### READING PASSAGE
The Lunar Maps

The following outline maps have been constructed from two photographs. The whole lunar surface is covered, but the method has two disadvantages. First, the formations near the eastern and western limbs are under high light and are consequently not well seen. Petavius, for instance, in the southeast, is really a majestic crater 100 miles across, and when anywhere near the terminator it is a magnificent object, but under this lighting it is hard to make out at all. Second, the photographs were taken when the Moon was at favourable libration for the east, so that the eastern limb regions are shown slightly better than the western. (Note that "east" and "west" are used in the astronautical sense, as described in Chapter 6, as the IAU has now ratified the change.)

These defects would be serious for a detailed map, but are not important for the present purpose. The observer may compare the map with the photograph given on the opposite page, and it will be easy to recognize the various formations. Once this has been done, serious work can be commenced; after a while, the observer will be able to identify the craters at a glance.

Only a few features are named on these charts; the remaining names will be found on more detailed maps.

The notes given here are, of course, extremely brief; they refer only to objects that are useful for "landmark" purposes, and one or two features of particular interest, such as Linné, the Alpine Valley, and the Straight Wall.

Smyth Sea Moon
Names of the Lunar "Seas"













































THE EASTERN HALF OF THE MOON (Fig. A10.1; Map I) (1) Northeastern Quadrant

In this quadrant lie three major seas, the Maria Serenitatis, Tranquillitatis, and Crisium, with parts of the Mare Vaporum and the Mare Frigoris, as well as the northern part of the Mare Foecunditatis. Mare Serenitatis is the most conspicuous and is one of the best-defined of the lunar seas. On its surface are only two objects of importance, the 12-mile bright crater Bessel and the famous (or infamous) Linné, which used to be described as a deep crater, but is now seen in small telescopes as a mere white spot. A number of ridges cross the Mare Serenitatis. Mare Tranquillitatis is lighter in hue; between it and Serenitatis there is a strait upon which lies the magnificent 30-mile crater Plinius, which has two interior craterlets.

Of the mountain ranges, the most important are those bordering the Mare Serenitatis: the Haemus and the Caucasus Mountains, with peaks rising to 8,000 and 12,000 feet, respectively. Part of the Alps can also be seen, cut through by the strange Alpine Valley. This is an interesting formation, by far the most conspicuous of its type. South of Haemus, and north of the large crater Hipparchus, can be seen the two important clefts of the Mare Vaporum: that of Hyginus (which is basically a crater-chain) and Ariadaeus. Each can be seen with any small telescope when near the terminator.

Close to the eastern limb can be seen two very foreshortened seas, the Maria

Smythii and Marginis, whereas the Mare Humboldtianum lies further north. These can only be well seen under favourable libration.

ARAGO. Diameter 18 miles. It lies on the Mare Tranquillitatis and has a low central elevation. Near it are several of the interesting swellings or "domes".

### EXERCISE DIRECTIONS
Transcribe the passage on the lunar maps above from "THE EASTERN HALF" up to and including "two interior craterlets.".

### RECORDS
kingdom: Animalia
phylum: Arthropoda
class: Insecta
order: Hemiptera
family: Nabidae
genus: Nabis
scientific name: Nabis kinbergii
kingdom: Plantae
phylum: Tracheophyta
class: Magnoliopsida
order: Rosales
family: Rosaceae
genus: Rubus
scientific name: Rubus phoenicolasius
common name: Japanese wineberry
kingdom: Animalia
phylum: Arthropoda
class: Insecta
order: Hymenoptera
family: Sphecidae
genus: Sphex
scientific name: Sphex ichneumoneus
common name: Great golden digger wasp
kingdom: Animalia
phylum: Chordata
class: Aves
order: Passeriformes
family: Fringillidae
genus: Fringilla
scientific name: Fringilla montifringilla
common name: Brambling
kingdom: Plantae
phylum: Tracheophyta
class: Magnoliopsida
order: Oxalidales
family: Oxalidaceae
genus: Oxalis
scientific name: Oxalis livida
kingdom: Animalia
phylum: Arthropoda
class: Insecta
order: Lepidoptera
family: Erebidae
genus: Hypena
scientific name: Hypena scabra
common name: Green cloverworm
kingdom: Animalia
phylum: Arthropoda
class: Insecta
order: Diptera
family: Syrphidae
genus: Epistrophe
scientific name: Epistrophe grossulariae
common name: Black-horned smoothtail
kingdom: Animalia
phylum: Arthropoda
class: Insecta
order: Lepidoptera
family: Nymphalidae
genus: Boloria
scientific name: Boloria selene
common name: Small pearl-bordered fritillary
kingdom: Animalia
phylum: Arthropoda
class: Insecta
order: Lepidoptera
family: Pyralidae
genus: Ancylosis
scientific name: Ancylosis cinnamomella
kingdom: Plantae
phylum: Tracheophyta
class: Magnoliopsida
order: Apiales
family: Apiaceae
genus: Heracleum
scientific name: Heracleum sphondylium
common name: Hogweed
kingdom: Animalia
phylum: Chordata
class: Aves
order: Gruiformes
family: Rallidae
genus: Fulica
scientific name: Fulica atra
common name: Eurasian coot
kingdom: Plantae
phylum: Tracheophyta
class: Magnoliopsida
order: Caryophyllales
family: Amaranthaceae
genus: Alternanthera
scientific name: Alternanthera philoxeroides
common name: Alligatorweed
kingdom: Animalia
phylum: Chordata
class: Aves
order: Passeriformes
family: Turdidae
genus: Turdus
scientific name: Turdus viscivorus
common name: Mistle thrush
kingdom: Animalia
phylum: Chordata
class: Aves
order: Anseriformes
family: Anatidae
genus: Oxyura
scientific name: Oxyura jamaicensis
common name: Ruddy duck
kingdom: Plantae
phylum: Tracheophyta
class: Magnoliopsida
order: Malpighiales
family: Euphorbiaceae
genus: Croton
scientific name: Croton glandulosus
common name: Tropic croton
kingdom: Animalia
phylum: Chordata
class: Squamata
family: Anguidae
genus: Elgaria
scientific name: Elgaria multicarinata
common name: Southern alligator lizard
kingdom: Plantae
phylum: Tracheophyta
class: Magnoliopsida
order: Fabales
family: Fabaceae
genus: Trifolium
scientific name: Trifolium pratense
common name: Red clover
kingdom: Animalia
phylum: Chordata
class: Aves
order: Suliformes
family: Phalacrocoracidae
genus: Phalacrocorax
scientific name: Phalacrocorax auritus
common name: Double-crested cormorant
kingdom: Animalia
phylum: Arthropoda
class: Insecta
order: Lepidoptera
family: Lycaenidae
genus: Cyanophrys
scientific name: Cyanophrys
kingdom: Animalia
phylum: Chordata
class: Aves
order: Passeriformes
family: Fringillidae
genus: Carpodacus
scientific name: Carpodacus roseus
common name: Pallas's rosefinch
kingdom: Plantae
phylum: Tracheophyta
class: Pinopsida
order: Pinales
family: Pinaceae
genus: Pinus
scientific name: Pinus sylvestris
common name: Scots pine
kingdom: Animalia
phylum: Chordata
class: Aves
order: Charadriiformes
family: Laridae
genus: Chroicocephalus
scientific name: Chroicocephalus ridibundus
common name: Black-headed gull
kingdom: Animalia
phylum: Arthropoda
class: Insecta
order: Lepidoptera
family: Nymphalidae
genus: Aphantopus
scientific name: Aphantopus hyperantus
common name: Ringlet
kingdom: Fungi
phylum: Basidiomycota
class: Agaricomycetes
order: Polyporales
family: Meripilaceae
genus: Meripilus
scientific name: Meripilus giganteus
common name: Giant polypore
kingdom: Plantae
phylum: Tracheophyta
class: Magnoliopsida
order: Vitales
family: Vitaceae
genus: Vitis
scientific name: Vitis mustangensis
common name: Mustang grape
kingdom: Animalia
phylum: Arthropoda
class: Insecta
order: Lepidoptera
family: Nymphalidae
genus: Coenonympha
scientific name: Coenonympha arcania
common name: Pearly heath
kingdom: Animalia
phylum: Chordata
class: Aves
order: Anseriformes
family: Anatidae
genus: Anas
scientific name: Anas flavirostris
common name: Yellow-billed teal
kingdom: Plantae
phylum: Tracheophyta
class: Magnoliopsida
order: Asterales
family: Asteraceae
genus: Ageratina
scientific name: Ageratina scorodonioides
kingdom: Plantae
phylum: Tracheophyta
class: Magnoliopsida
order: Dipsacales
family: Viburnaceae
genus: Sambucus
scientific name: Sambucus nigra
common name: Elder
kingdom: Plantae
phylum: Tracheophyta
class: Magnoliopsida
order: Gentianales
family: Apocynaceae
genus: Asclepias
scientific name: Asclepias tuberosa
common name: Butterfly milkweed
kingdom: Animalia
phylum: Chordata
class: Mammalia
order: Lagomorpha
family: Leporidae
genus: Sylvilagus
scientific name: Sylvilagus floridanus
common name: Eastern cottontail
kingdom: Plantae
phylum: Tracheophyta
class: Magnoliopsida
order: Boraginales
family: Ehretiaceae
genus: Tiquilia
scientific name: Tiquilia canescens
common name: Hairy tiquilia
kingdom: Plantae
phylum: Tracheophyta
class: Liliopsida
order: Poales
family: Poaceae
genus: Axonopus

### THE RESULT
THE EASTERN HALF OF THE MOON (Fig. A10.1; Map I) (1) Northeastern Quadrant

In this quadrant lie three major seas, the Maria Serenitatis, Tranquillitatis, and Crisium, with parts of the Mare Vaporum and the Mare Frigoris, as well as the northern part of the Mare Foecunditatis. Mare Serenitatis is the most conspicuous and is one of the best-defined of the lunar seas. On its surface are only two objects of importance, the 12-mile bright crater Bessel and the famous (or infamous) Linné, which used to be described as a deep crater, but is now seen in small telescopes as a mere white spot. A number of ridges cross the Mare Serenitatis. Mare Tranquillitatis is lighter in hue; between it and Serenitatis there is a strait upon which lies the magnificent 30-mile crater Plinius, which has two interior craterlets.